Hot, humid weather continues to cast a warm blanket over the region. The heat has been accompanied by several violent thunderstorms that have left a path of destruction in their wake.

While the passing storms have provided spectacular evening entertainment with fantastic displays of chain lightning, the heavy rains have raised rivers and streams to spring levels. The lakes and ponds are full again and the fish are active.

Rivers with steep gradients such as the Ausable and the Boquet have flushed quickly, while the slower moving waterways such as the Saranac, Hudson and the Raquette, will run high for a while.
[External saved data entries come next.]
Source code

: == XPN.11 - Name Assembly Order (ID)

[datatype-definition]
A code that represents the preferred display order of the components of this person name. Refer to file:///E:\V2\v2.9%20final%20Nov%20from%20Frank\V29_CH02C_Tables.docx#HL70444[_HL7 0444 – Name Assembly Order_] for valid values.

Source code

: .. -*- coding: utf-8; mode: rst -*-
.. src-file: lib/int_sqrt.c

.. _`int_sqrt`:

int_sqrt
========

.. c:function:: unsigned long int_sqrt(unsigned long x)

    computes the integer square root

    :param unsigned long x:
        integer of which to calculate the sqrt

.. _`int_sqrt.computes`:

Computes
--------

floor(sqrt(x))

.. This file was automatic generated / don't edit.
With the advent of these severe weather patterns, outdoor travelers should remain vigilant of the possibility for lightning strikes. Whether biking, hiking or on the water for any purpose, danger is omnipresent at this time of year. Get off the mountaintops, lakes, streams or rocks at the first hint of thunder and there will always be another day to enjoy.

Back to camp

"We now no longer camp as for a night, but have settled down on earth and forgotten heaven" - Henry David Thoreau

I've spent most of the past week in camp, traveling through a series of lakes, rivers and ponds, where I discovered there is still a little bit of that forgotten heaven. My days have been full of paddling, fishing, hiking and swimming, while my evenings were spent around the campfire, telling tales, sharing laughs and shivering to ghost stories.

Camp is a place where we can forgive and forget the inhibitions of regular life. It is a place where we can relax and be free to shed the normal constraints of everyday society. It is a special place where we can let our guard down, be ourselves and return to our roots. We retreat to camp to escape.